= DEINE AUFGABE =
Aktualisiere eine Passage im Textauszug und gib sie erneut wieder: Beginne bei den Worten "Du unterscheidest aber" und höre nach "wie z.B. BP." auf. Setze dabei "Unsinn" an die Stelle von "Kokolores".

= TEXTAUSZUG =
Du unterscheidest aber nicht zwischen Meinungen und Erkenntnissen. Durch dieses in einen Topf werfen von beidem entsteht ein gefährliches Gemisch. Zum einen kann Meinung mit Wissensfragmenten in immer neuer Kombination herausgeschöpft werden und als Pseudo-Argumentation dienen. Zum anderen entzieht sich die Argumentation, weil ja auch Meinung drinne ist, der Überprüfbarkeit.
Noch einen Schritt weiter gehst Du indem Du dann noch Verschwörung, mutwillige Fälschung und anderen Kokolores als Würze einstreust. Du machst das in etwa wie z.B. BP.

= ÜBUNGSDATEN =
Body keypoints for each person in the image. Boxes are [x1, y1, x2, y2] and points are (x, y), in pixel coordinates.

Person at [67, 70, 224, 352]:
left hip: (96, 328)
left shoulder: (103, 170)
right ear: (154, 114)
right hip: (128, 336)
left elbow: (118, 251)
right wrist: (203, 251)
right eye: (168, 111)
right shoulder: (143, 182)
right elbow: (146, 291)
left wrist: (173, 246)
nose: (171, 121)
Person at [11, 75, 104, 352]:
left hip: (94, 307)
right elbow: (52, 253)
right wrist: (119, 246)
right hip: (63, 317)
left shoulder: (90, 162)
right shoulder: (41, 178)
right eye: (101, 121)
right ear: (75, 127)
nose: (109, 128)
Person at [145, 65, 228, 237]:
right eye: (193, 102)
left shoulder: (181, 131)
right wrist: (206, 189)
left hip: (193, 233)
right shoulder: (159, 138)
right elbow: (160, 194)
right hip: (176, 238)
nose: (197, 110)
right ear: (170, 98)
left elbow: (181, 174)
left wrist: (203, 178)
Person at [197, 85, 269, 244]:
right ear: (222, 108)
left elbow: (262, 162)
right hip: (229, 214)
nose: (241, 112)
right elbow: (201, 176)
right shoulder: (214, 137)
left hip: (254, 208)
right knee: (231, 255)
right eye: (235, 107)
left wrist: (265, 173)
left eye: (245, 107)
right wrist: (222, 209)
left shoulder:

= LÖSUNG DER AUFGABE =
Du unterscheidest aber nicht zwischen Meinungen und Erkenntnissen. Durch dieses in einen Topf werfen von beidem entsteht ein gefährliches Gemisch. Zum einen kann Meinung mit Wissensfragmenten in immer neuer Kombination herausgeschöpft werden und als Pseudo-Argumentation dienen. Zum anderen entzieht sich die Argumentation, weil ja auch Meinung drinne ist, der Überprüfbarkeit.
Noch einen Schritt weiter gehst Du indem Du dann noch Verschwörung, mutwillige Fälschung und anderen Unsinn als Würze einstreust. Du machst das in etwa wie z.B. BP.